Cognitive bias research in forensic science: A systematic review
•29 studies in 14 disciplines demonstrate influence of confirmation bias.•These studies support three improvements to improve accuracy of analyses, including:•Reduce access to unnecessary information.•Use multiple comparison samples.•Repeat analysis blinded to previous conclusions. The extent to which cognitive biases may influence decision-making in forensic science is an important question with implications for training and practice. We conducted a systematic review of the literature on cognitive biases in forensic science disciplines. The initial literature search including electronic searching of three databases (two social science, one science) and manual review of reference lists in identified articles. An initial screening of title and abstract by two independent reviewers followed by full text review resulted in the identification of 29 primary source (research) studies. A critical methodological deficiency, serious enough to make the study too problematic to provide useful evidence, was identified in two of the studies.

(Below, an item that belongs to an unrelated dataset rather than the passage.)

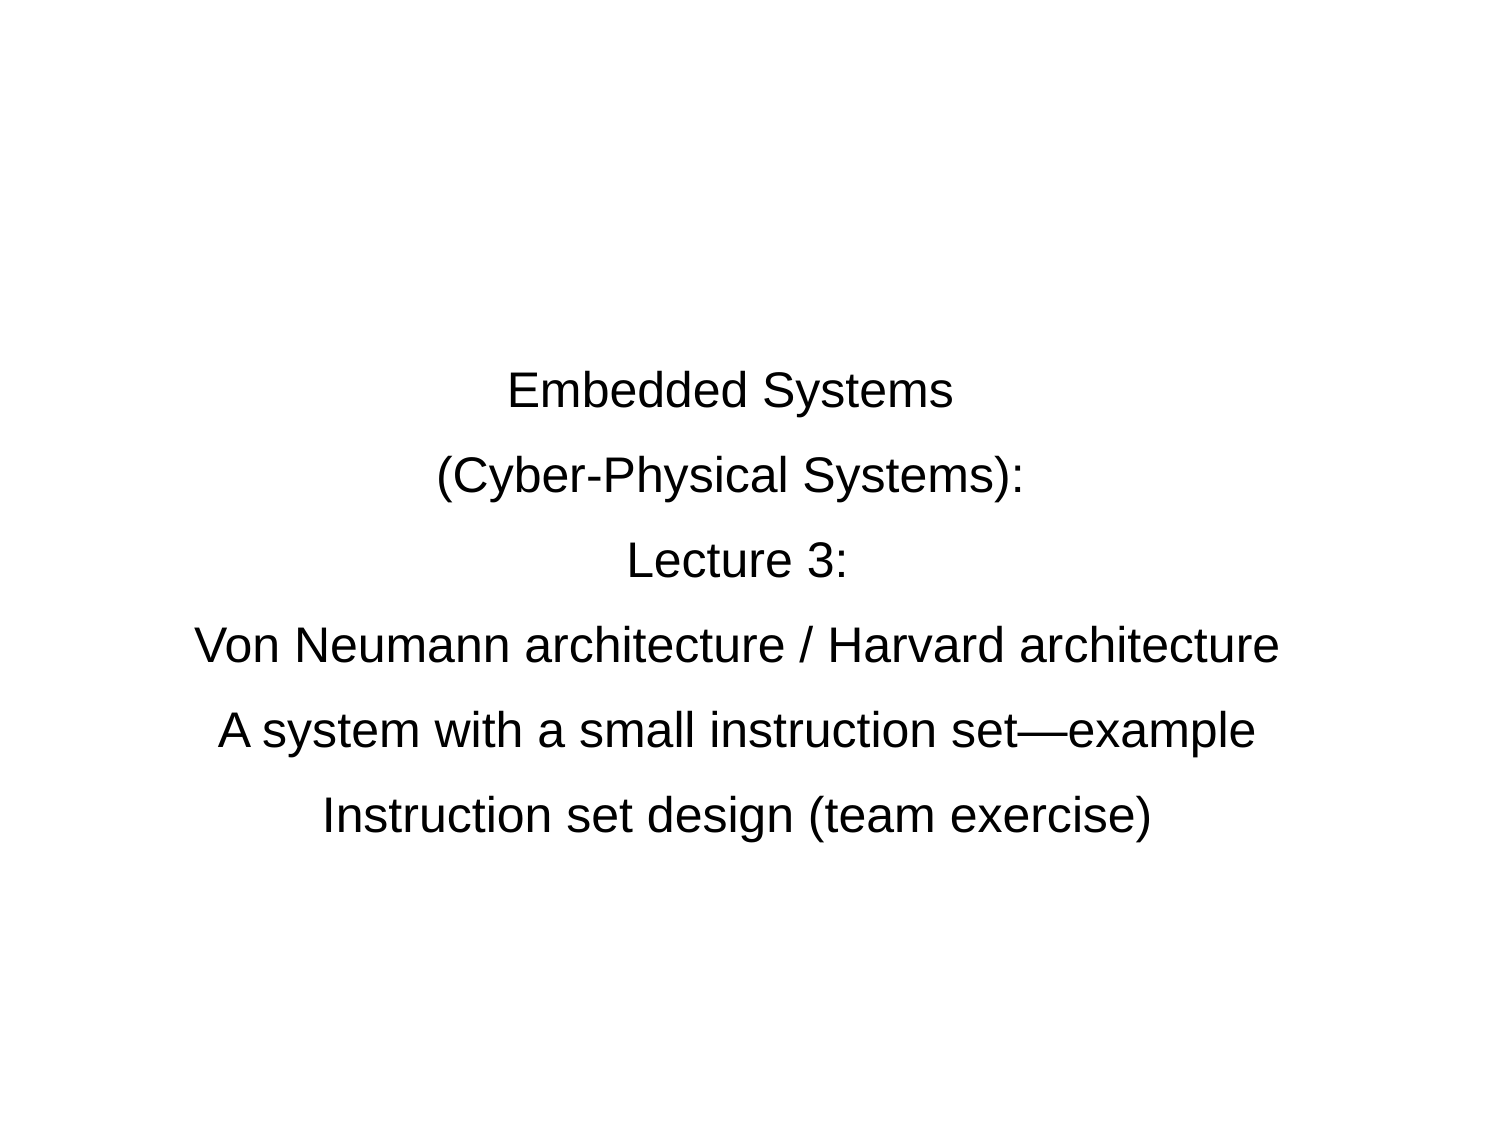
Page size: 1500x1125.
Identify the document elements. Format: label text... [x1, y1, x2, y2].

text_box Embedded Systems (Cyber-Physical Systems): Lecture 3: Von Neumann architecture / Harvard architecture A system with a small instruction set—example Instruction set design (team exercise) [125, 350, 1350, 850]
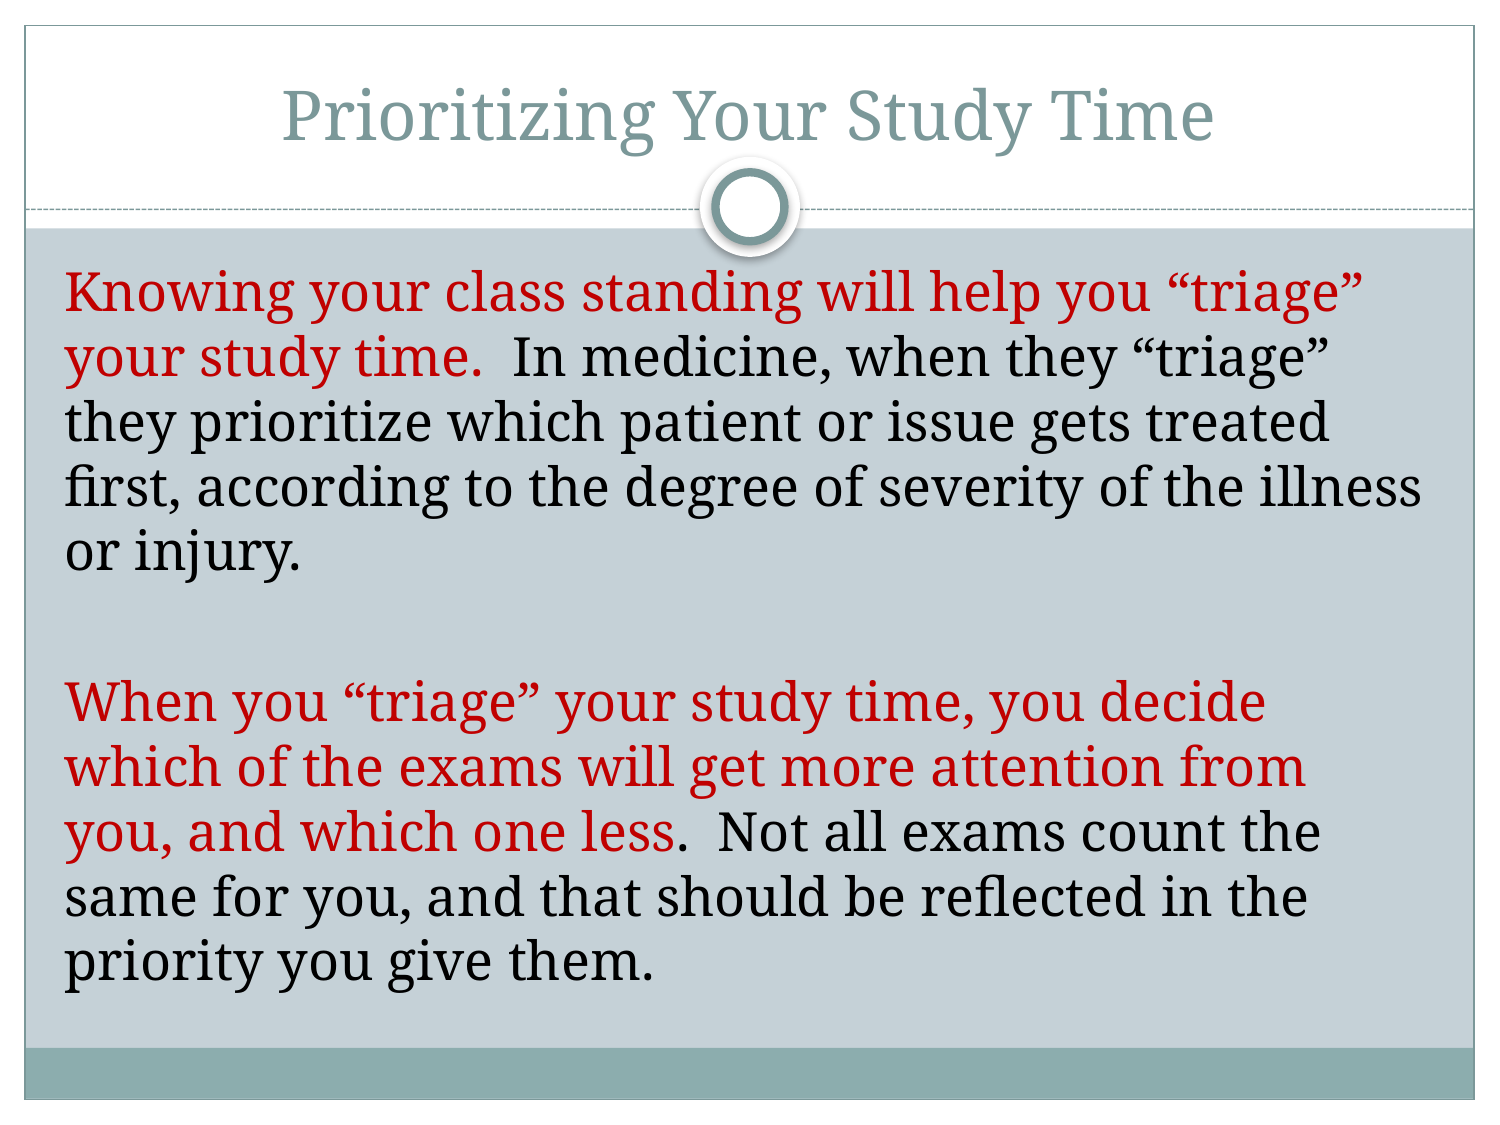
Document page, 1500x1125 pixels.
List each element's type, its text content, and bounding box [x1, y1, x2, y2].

Most (n = 22) conducted analyses limited to practitioners (n = 17), forensic science trainees (n = 2), or both forensic science practitioners and students (n = 3); other analyses were based on university student or general population participants. Latent fingerprint analysis was examined in 11 studies, with 1–3 other studies found in 13 other disciplines or domains. This set of studies provides a robust database, with evidence of the influence of confirmation bias on analysts conclusions, specifically among the studies with practitioners or trainees presented with case-specific information about the “suspect” or crime scenario (in 9 of 11 studies examining this question), procedures regarding use of exemplar(s) (in 4 of 4 studies), or knowledge of a previous decision (in 4 of 4 studies). The available research supports the idea of susceptibility of forensic science practitioners to various types of confirmation bias and of the potential value of procedures designed to reduce access to unnecessary information and control the order of providing relevant information, use of multiple comparison samples rather than a single suspect exemplar, and replication of results by analysts blinded to previous results.